Segment Start: Data to process

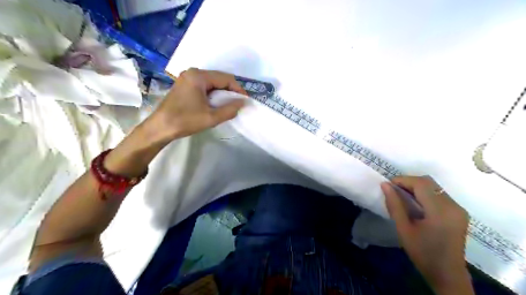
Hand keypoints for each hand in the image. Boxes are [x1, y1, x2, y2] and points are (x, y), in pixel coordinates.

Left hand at [105, 68, 246, 175]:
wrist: (160, 128)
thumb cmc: (185, 121)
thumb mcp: (211, 117)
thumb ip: (230, 109)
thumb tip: (243, 103)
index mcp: (199, 76)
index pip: (226, 78)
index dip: (238, 89)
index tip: (245, 101)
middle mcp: (192, 72)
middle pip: (219, 79)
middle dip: (230, 91)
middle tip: (237, 104)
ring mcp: (187, 78)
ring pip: (212, 83)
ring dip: (222, 93)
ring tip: (228, 106)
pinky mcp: (184, 86)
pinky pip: (204, 86)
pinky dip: (212, 94)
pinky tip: (215, 105)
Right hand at [381, 176, 470, 293]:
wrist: (447, 274)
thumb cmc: (422, 253)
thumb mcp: (403, 229)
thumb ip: (394, 205)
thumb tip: (385, 185)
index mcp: (440, 211)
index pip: (421, 184)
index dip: (403, 180)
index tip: (388, 184)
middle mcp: (453, 206)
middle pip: (429, 182)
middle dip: (409, 182)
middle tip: (394, 190)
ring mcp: (458, 209)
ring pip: (434, 187)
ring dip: (416, 187)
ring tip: (402, 196)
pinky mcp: (458, 212)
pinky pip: (439, 194)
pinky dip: (424, 193)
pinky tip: (415, 203)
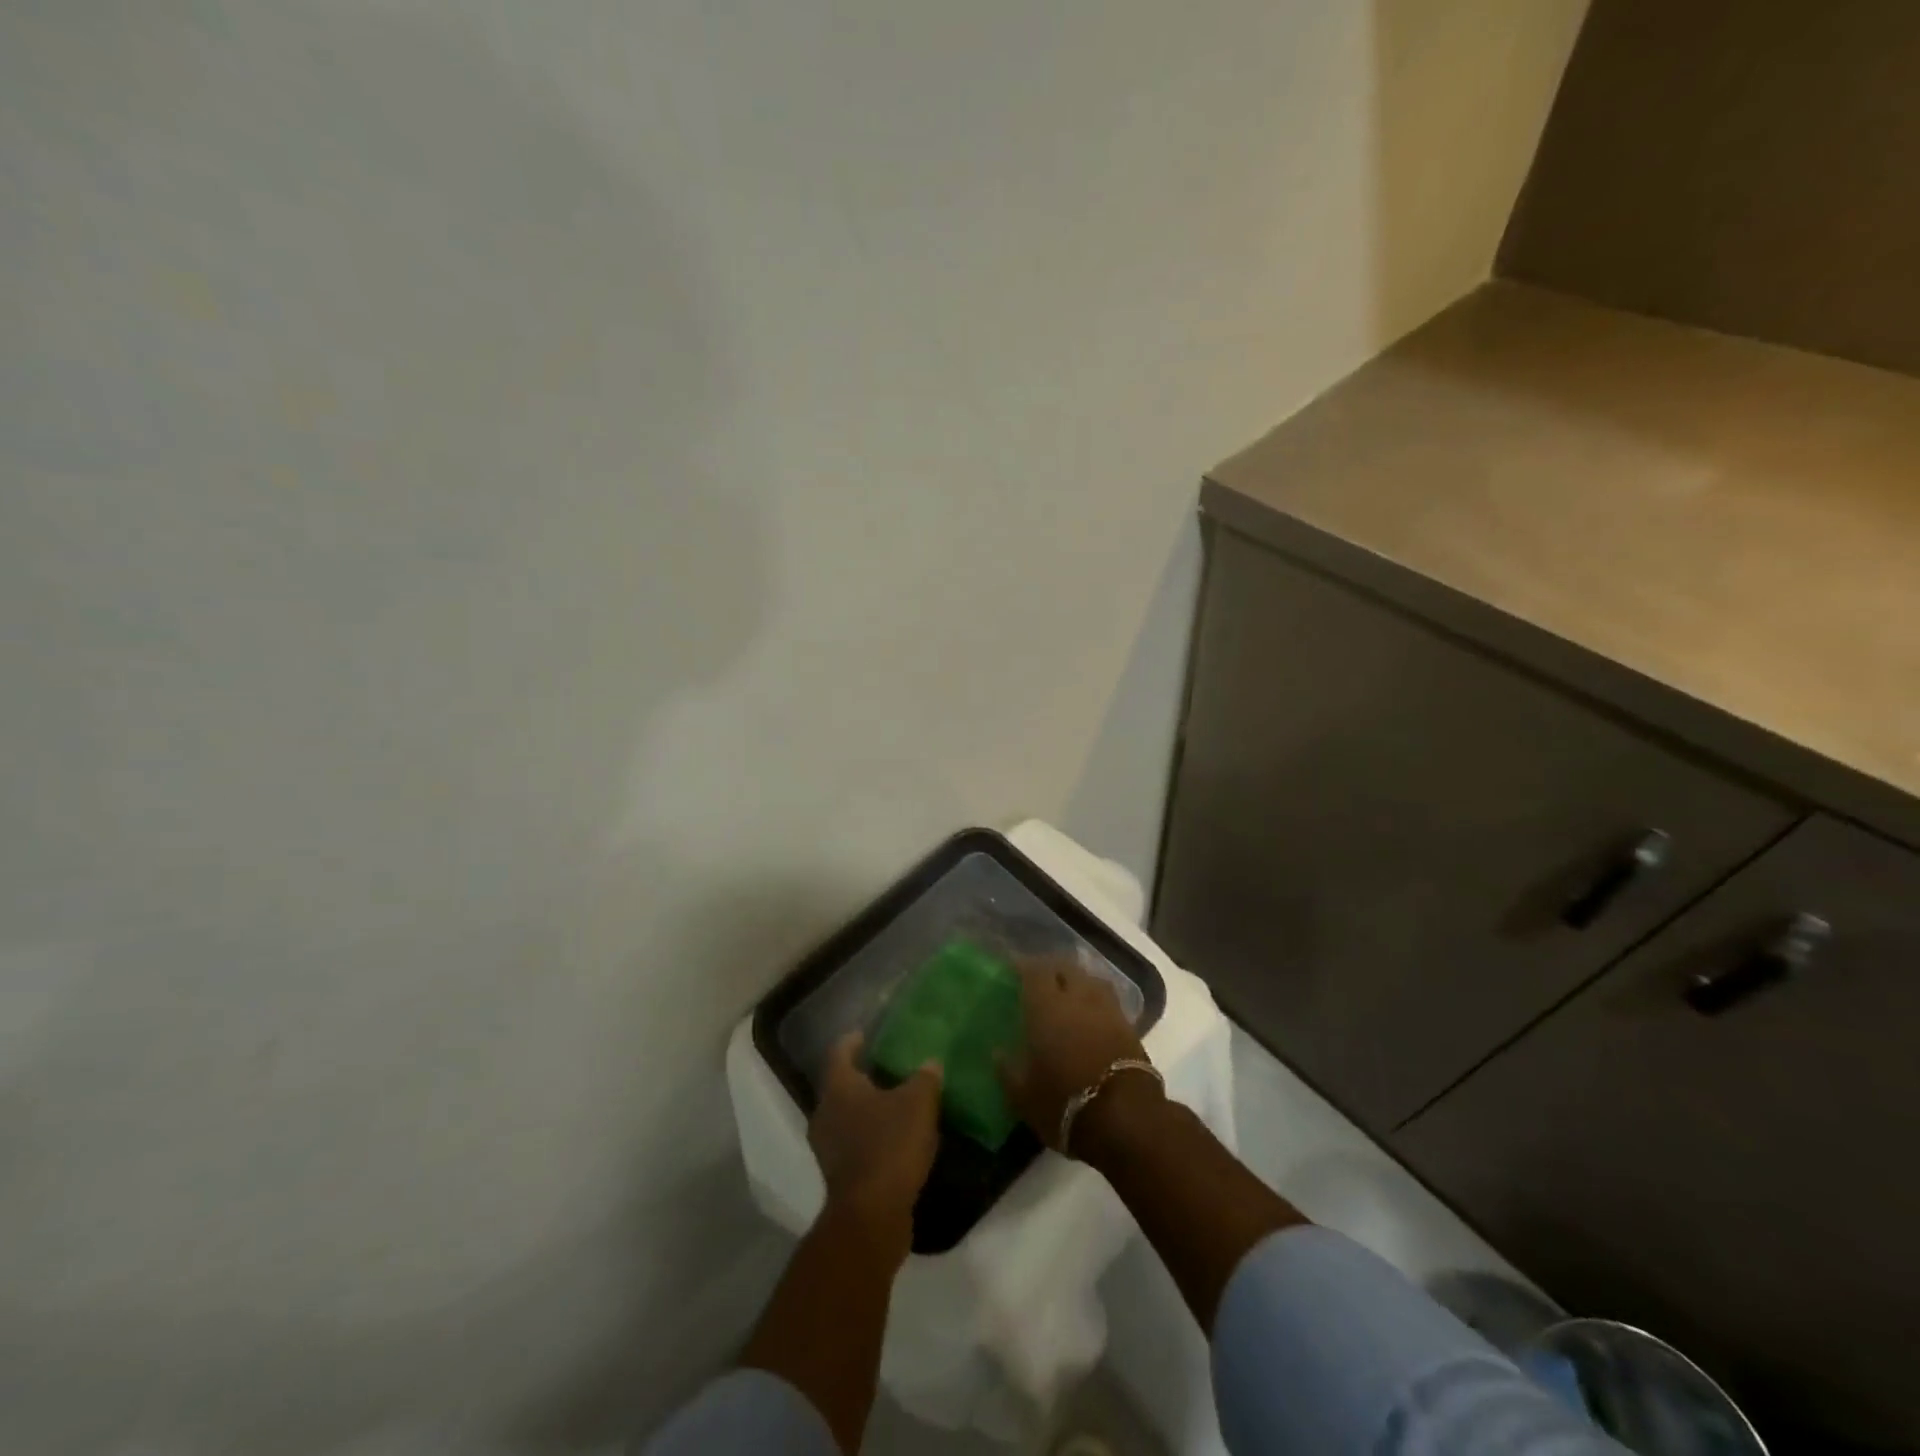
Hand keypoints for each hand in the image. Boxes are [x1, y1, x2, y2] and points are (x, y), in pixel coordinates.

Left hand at [809, 1033, 942, 1231]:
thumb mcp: (919, 1103)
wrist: (872, 1216)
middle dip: (864, 1076)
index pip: (840, 1052)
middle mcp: (826, 1113)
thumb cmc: (890, 1146)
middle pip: (842, 1085)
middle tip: (889, 1067)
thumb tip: (931, 1063)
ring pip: (848, 1116)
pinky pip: (855, 1144)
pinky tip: (896, 1139)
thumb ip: (925, 1078)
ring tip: (897, 1103)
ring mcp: (828, 1148)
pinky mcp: (840, 1176)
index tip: (866, 1034)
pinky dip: (872, 1136)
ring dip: (868, 1109)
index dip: (853, 1041)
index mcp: (839, 1088)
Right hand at [1000, 957, 1157, 1153]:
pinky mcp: (1129, 1026)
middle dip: (1052, 969)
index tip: (1013, 968)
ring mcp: (1107, 1009)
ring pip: (1090, 980)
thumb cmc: (1065, 1103)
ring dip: (1078, 980)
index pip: (1034, 971)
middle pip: (1065, 968)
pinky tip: (1090, 1014)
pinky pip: (1108, 1000)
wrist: (1126, 1119)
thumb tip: (997, 1052)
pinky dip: (1096, 1000)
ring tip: (1068, 992)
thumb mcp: (1023, 1096)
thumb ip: (1008, 1070)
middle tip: (1039, 980)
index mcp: (1046, 1006)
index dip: (1023, 965)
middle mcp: (1077, 998)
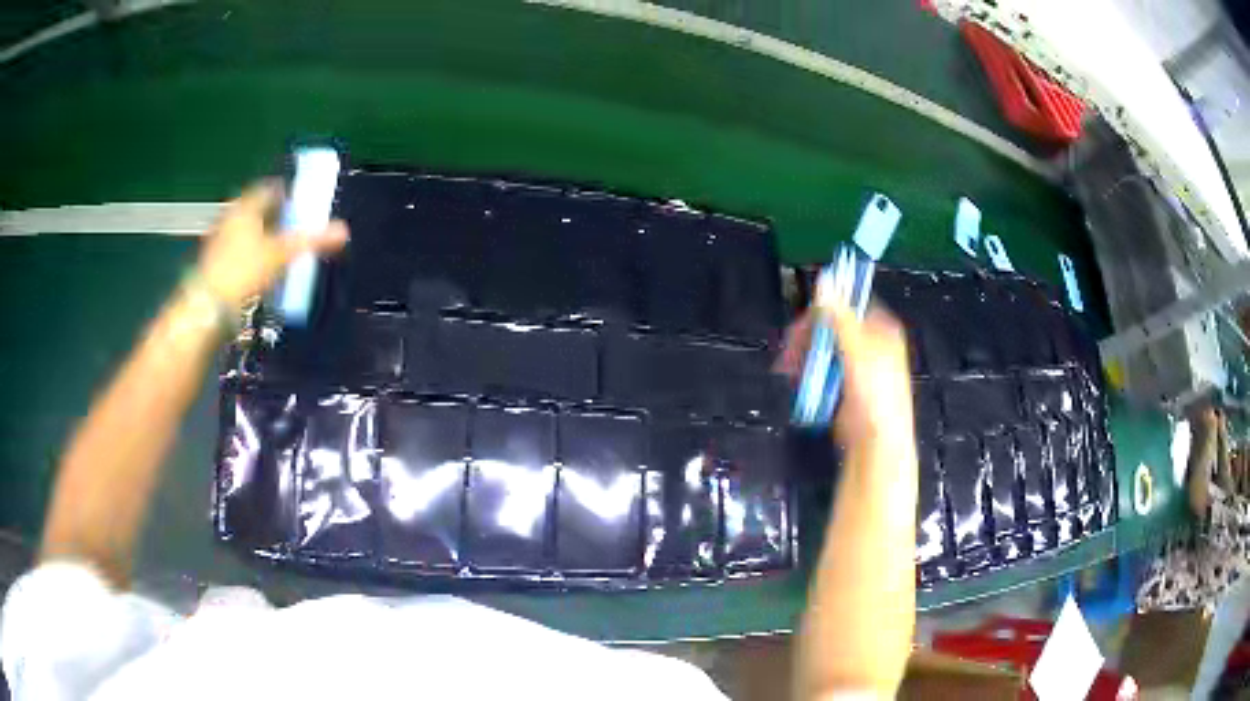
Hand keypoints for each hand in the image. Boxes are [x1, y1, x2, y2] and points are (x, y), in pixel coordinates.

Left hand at [197, 180, 348, 308]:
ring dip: (260, 236)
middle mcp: (231, 216)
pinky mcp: (213, 263)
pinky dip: (248, 255)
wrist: (208, 306)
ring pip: (244, 230)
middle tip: (290, 226)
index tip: (299, 203)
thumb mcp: (282, 255)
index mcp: (247, 206)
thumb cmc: (244, 271)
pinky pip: (236, 251)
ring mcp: (219, 240)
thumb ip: (312, 241)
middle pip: (256, 209)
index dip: (286, 193)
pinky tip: (258, 270)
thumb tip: (344, 230)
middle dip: (273, 216)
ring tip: (276, 250)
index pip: (270, 189)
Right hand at [776, 302, 913, 444]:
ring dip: (803, 355)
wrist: (876, 442)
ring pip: (823, 349)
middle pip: (831, 327)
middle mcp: (869, 343)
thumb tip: (824, 280)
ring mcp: (856, 365)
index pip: (849, 305)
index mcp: (881, 328)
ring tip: (788, 369)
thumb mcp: (857, 350)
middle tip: (790, 348)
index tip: (804, 318)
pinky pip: (821, 369)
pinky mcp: (843, 385)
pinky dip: (807, 372)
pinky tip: (795, 379)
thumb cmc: (876, 394)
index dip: (827, 308)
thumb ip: (839, 316)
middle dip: (808, 336)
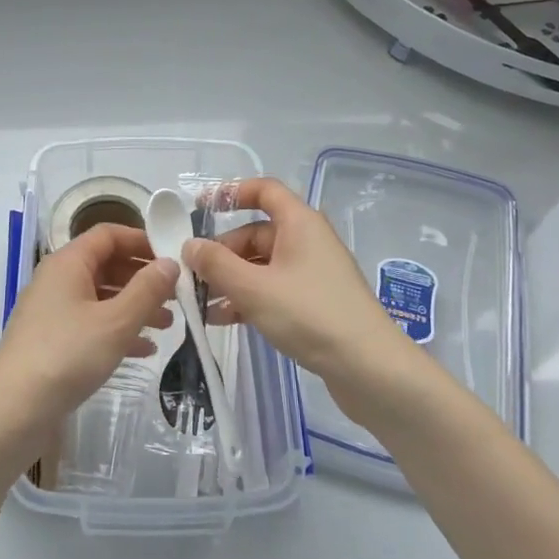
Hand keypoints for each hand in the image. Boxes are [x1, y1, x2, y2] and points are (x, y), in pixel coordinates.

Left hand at [0, 224, 178, 467]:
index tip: (173, 258)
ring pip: (100, 297)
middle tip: (177, 296)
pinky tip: (144, 350)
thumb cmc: (67, 356)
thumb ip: (147, 289)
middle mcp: (56, 280)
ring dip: (134, 306)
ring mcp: (51, 311)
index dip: (141, 241)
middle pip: (105, 265)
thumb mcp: (116, 321)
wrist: (13, 412)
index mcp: (67, 263)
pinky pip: (90, 323)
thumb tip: (170, 262)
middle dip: (142, 278)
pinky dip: (117, 330)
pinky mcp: (51, 340)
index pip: (108, 234)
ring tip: (167, 325)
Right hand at [185, 177, 421, 424]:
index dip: (231, 193)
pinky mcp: (315, 301)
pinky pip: (273, 288)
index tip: (200, 208)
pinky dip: (249, 298)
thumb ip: (216, 264)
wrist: (369, 367)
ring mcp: (313, 272)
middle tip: (193, 275)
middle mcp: (307, 240)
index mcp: (299, 223)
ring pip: (262, 264)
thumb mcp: (253, 288)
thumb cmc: (310, 315)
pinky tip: (224, 319)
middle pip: (256, 233)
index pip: (264, 191)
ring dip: (231, 279)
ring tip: (201, 303)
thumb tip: (190, 245)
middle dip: (222, 252)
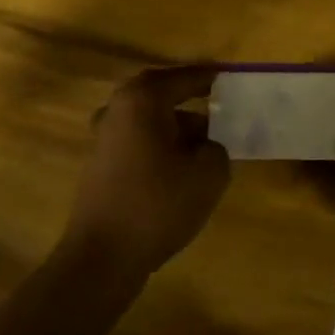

Segment End: Data to process

Task: Reproduce exactly, with no pictures, the lines above from the one holding "thumb tip: (931, 1063)" to the one holding "middle mcp: (231, 216)", inclusive.

Your response:
thumb tip: (931, 1063)
ring pip: (848, 1116)
pinky pip: (855, 1144)
pinky tip: (896, 1139)
thumb ip: (925, 1078)
ring tip: (897, 1103)
ring mcp: (828, 1148)
pinky mcp: (840, 1176)
index tip: (866, 1034)
pinky dip: (872, 1136)
ring dip: (868, 1109)
index dip: (853, 1041)
index mcp: (839, 1088)
Right hand at [1000, 957, 1157, 1153]:
pinky mcp: (1129, 1026)
middle dip: (1052, 969)
index tip: (1013, 968)
ring mcp: (1107, 1009)
ring pip: (1090, 980)
thumb cmc: (1065, 1103)
ring dip: (1078, 980)
index pip: (1034, 971)
middle pip: (1065, 968)
pinky tip: (1090, 1014)
pinky pip: (1108, 1000)
wrist: (1126, 1119)
thumb tip: (997, 1052)
pinky dip: (1096, 1000)
ring tip: (1068, 992)
thumb mcp: (1023, 1096)
thumb ip: (1008, 1070)
middle tip: (1039, 980)
index mcp: (1046, 1006)
index dip: (1023, 965)
middle mcp: (1077, 998)
Hand keypoints for each hand in the image. Boxes are [x1, y1, x2, y2] and points are (x, y), in pixel coordinates.

Left hand at [197, 180, 348, 308]:
ring dip: (260, 236)
middle mcp: (231, 216)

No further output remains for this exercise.